=== Section Start ===
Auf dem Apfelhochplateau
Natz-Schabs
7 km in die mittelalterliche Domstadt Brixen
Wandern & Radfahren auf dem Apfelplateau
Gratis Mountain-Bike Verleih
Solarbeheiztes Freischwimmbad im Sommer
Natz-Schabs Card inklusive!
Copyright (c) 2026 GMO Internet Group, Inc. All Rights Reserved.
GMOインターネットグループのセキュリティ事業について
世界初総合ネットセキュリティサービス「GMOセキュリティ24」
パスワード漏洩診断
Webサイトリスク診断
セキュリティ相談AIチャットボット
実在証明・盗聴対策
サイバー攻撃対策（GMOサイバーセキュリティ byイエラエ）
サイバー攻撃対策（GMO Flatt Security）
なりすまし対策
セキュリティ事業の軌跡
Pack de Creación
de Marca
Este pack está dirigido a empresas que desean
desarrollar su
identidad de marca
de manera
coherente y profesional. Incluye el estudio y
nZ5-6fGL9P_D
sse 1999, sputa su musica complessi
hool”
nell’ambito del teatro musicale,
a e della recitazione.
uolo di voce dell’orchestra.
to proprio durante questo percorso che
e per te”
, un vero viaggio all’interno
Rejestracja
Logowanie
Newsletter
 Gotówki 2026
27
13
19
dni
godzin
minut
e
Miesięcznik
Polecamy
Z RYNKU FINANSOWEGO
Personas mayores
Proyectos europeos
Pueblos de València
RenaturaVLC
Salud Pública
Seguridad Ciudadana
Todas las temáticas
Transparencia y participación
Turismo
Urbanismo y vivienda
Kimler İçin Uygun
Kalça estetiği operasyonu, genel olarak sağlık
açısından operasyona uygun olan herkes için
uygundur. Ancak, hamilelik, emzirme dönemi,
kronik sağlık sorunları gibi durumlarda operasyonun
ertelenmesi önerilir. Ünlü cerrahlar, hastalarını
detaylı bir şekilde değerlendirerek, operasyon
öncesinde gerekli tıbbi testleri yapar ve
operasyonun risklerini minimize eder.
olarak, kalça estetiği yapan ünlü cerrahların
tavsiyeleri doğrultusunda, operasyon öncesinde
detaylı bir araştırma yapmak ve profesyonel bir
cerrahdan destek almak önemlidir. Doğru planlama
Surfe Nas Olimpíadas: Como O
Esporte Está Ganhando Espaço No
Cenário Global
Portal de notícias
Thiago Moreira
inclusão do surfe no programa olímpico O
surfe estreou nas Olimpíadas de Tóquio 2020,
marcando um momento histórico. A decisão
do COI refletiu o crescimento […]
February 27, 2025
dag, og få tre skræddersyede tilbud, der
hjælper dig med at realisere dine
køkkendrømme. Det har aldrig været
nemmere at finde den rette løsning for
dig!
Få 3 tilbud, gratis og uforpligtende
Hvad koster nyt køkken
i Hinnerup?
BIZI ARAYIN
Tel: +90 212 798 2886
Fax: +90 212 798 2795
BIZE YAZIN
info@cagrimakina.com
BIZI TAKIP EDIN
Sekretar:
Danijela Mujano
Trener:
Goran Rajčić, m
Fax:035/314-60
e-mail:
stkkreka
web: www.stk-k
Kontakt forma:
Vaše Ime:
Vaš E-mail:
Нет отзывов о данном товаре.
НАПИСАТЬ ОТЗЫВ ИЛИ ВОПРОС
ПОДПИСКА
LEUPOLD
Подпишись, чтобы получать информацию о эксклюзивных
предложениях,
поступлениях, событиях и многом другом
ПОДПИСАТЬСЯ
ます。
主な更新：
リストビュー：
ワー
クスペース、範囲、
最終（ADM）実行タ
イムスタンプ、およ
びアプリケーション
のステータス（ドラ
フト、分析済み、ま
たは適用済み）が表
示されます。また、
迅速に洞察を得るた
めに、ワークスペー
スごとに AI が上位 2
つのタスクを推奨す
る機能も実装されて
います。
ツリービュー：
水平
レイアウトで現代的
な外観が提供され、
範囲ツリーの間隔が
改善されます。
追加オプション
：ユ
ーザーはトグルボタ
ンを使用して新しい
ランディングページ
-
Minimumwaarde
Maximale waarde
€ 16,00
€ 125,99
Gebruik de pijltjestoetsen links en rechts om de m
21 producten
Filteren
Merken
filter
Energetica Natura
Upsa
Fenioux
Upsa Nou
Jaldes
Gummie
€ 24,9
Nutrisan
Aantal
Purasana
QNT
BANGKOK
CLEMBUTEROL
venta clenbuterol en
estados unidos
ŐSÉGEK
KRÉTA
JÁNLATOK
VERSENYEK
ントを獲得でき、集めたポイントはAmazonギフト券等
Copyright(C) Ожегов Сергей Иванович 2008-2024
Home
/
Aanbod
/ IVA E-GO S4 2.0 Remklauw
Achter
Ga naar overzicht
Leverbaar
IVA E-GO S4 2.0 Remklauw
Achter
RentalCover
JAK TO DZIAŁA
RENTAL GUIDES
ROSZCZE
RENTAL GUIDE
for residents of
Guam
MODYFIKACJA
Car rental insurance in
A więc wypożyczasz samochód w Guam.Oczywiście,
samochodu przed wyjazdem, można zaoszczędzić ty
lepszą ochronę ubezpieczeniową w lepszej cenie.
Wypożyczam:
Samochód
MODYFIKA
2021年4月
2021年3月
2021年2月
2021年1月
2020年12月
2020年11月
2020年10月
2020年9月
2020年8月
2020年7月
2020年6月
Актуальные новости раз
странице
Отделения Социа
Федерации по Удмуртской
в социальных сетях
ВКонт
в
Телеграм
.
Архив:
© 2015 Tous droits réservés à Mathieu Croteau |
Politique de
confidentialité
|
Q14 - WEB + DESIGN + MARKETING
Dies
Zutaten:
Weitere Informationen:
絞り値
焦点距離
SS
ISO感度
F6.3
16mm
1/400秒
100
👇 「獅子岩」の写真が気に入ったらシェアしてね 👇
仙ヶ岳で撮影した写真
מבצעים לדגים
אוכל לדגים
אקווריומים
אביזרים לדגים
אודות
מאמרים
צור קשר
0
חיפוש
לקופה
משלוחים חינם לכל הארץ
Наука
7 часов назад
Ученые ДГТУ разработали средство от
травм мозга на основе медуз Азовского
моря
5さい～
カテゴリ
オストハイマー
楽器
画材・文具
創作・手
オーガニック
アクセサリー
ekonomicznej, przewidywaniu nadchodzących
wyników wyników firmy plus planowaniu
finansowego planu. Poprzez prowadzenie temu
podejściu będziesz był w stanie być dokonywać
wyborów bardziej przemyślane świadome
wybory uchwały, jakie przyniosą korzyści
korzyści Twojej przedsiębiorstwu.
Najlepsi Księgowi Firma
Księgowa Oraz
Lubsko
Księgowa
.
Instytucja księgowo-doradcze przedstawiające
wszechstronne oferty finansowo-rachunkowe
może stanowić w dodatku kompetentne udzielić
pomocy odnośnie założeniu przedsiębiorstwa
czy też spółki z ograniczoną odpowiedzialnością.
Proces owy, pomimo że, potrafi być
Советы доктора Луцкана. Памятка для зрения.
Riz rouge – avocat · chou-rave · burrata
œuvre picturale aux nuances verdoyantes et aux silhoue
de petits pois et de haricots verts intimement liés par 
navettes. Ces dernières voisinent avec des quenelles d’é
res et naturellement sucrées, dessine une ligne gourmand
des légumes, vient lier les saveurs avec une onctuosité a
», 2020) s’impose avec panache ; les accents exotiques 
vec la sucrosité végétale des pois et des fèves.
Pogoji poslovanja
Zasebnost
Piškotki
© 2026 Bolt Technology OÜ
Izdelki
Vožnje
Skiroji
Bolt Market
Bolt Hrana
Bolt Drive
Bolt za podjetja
=== Section End ===
* [WHAT THIS TASK INVOLVES]
Keep only those lines of the records that hold "Olimpíadas", and return them.

* [YOUR RESPONSE]
Surfe Nas Olimpíadas: Como O
surfe estreou nas Olimpíadas de Tóquio 2020,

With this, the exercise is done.